唯有一人,步履节奏未有丝毫紊乱。

    陈二柱亦是第一次见到这般情景,心中亦不免掠过一丝讶异。

    他知道上官家会安排女子,却不想规模如此之大,竞争之意如此之显。

    这份“重视”,倒是有些出乎意料。

    然而,这份讶异也仅在他深邃的眼眸中一闪而过。

    如同石子投入深潭,激起细微涟漪后便复归平静。

    他神色依旧淡然,目光平稳地扫过庭中众女。

    无喜无悲,无惊无艳。

    仿佛眼前并非数十位精心妆扮、翘首以盼的佳人,而只是一片无关紧要的风景。

    上官忠在一旁,特意凑近陈二柱半步。

    脸上堆着恭敬而热切的笑容,低声道:

    “陈公子,您瞧,这便是我上官家各房最为出色的千金了。”

    “今日能齐聚于此,大半皆是因慕公子天资风采而来。

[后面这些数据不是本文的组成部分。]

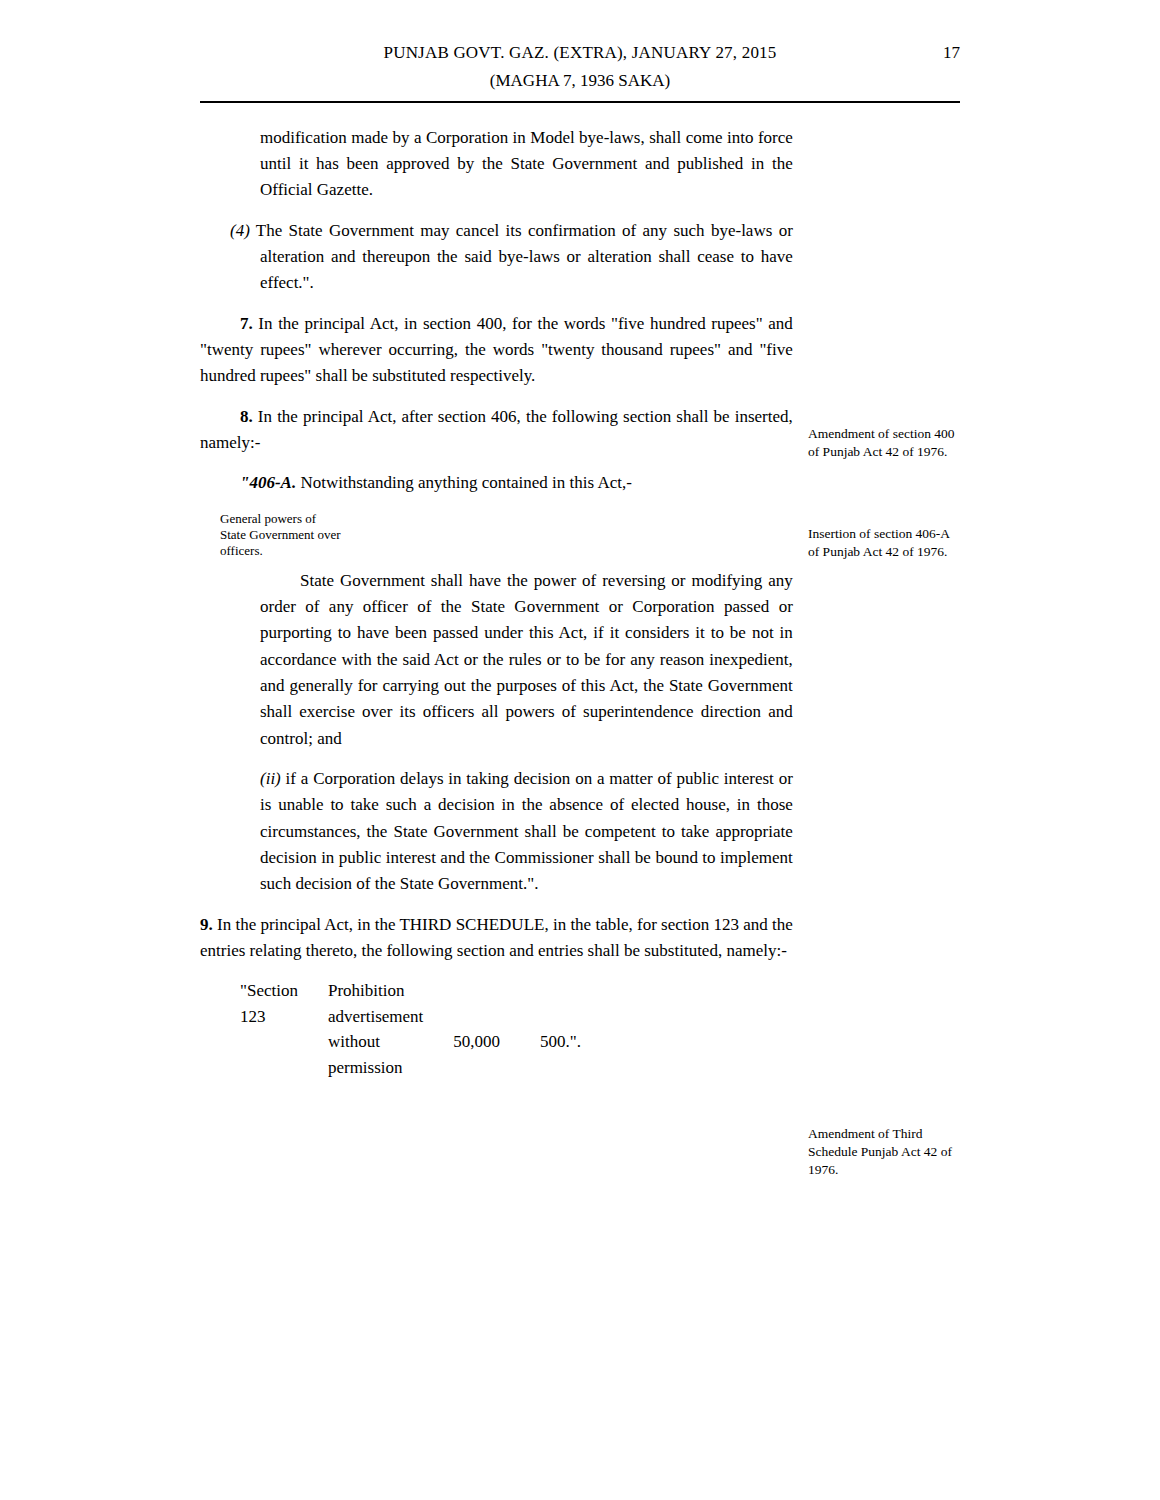17
PUNJAB GOVT. GAZ. (EXTRA), JANUARY 27, 2015
(MAGHA 7, 1936 SAKA)
modification made by a Corporation in Model bye-laws, shall come into force until it has been approved by the State Government and published in the Official Gazette.
(4) The State Government may cancel its confirmation of any such bye-laws or alteration and thereupon the said bye-laws or alteration shall cease to have effect.".
7. In the principal Act, in section 400, for the words "five hundred rupees" and "twenty rupees" wherever occurring, the words "twenty thousand rupees" and "five hundred rupees" shall be substituted respectively.
8. In the principal Act, after section 406, the following section shall be inserted, namely:-
"406-A. Notwithstanding anything contained in this Act,-
General powers of
State Government over
officers.
State Government shall have the power of reversing or modifying any order of any officer of the State Government or Corporation passed or purporting to have been passed under this Act, if it considers it to be not in accordance with the said Act or the rules or to be for any reason inexpedient, and generally for carrying out the purposes of this Act, the State Government shall exercise over its officers all powers of superintendence direction and control; and
(ii) if a Corporation delays in taking decision on a matter of public interest or is unable to take such a decision in the absence of elected house, in those circumstances, the State Government shall be competent to take appropriate decision in public interest and the Commissioner shall be bound to implement such decision of the State Government.".
9. In the principal Act, in the THIRD SCHEDULE, in the table, for section 123 and the entries relating thereto, the following section and entries shall be substituted, namely:-
| "Section | Prohibition | | |
| 123 | advertisement | | |
| | without | 50,000 | 500.". |
| | permission | | |
Amendment of section 400 of Punjab Act 42 of 1976.
Insertion of section 406-A of Punjab Act 42 of 1976.
Amendment of Third Schedule Punjab Act 42 of 1976.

”

    “稍后公子入了堂,若有中意的,尽管留意。”

    “家主与长老们自有安排。”

    言语间,已将陈二柱与其他几人区别对待,暗示之意明显。

    陈二柱只是微微颔首,并未接话。

    目光已投向那洞开的议事堂大门。

    他这份与周遭热烈气氛格格不入的沉静。

    反而在庭中一众女修眼中,更添了几分莫测高深的气度。

    几乎所有人的目光,在短暂扫过赵小磊等几个紧张局促的青年后。

    都不约而同地、牢牢地锁定在了陈二柱身上。

    “是他!定是那位陈公子!”

    “青衫,年纪稍长,气度沉稳……与传闻相符!”

    “果然与众不同,你看其他人,都看呆了,唯有他……”

    “这般镇定,莫非是见惯了风浪?”

    “虽非绝顶俊朗,但这份气度……着实难得。”

    “若能……”

    低低的、压抑不住的议论声再次如潮水般在女修群中蔓延开来。

    好奇、审视、估量、期待、倾慕……种种复杂的目光交织成网。

    落在陈二柱身上。

    有大胆者如二长老一脉的上官媚儿,眼波流转,毫不掩饰地传递着邀请之意。

    有含蓄者如三长老一脉的上官芷,只是静静打量,清冷的眸子中带着探究。

    亦有如上官薇般温婉的,报以善意羞涩的微笑。

    就连一直静立堂内、心思百转的上官瑶,此刻也忍不住再次抬起眼帘。

    清冽的目光越过人群,落在了那个正从容走向议事堂的青衫身影上。

    当她的视线触及陈二柱那双平静无波、仿佛能容纳万千却又似乎什么都不在意的眼眸时。

    心中那最后一丝因“被迫选择”而产生的抵触与轻视,竟莫名地消散了许多。

    这男子……与那些见到她便目露惊艳、或在她面前刻意表现的族中子弟。

    与廊下这些或因激动、或因紧张、或因算计而神色各异的同龄男子,似乎……截然不同。

    一种难以言喻的感觉,悄然在她清冷的心湖中,漾开一丝微澜。

    恰在此时,端坐于堂内主位上的上官宏,目光扫过庭中情形。

    脸上露出一抹意味深长的笑容,朗声开口道:

    “陈公子,诸位小友,既然都已到了,便请入内叙话吧!”

    上官忠闻声,连忙侧身,毕恭毕敬地引路:

    “陈公子,诸位,请!”

    陈二柱神色不变,在数十道炽热目光的洗礼下,步履稳健。

    当先踏入了那决定他接下来一段岁月轨迹的议事堂。

    赵小磊等人如梦初醒,慌忙收敛心神。

    强压着狂跳的心脏,低着头,跟着走了进去。

    仿佛刘姥姥进了大观园,又是紧张,又是兴奋,又是不知所措。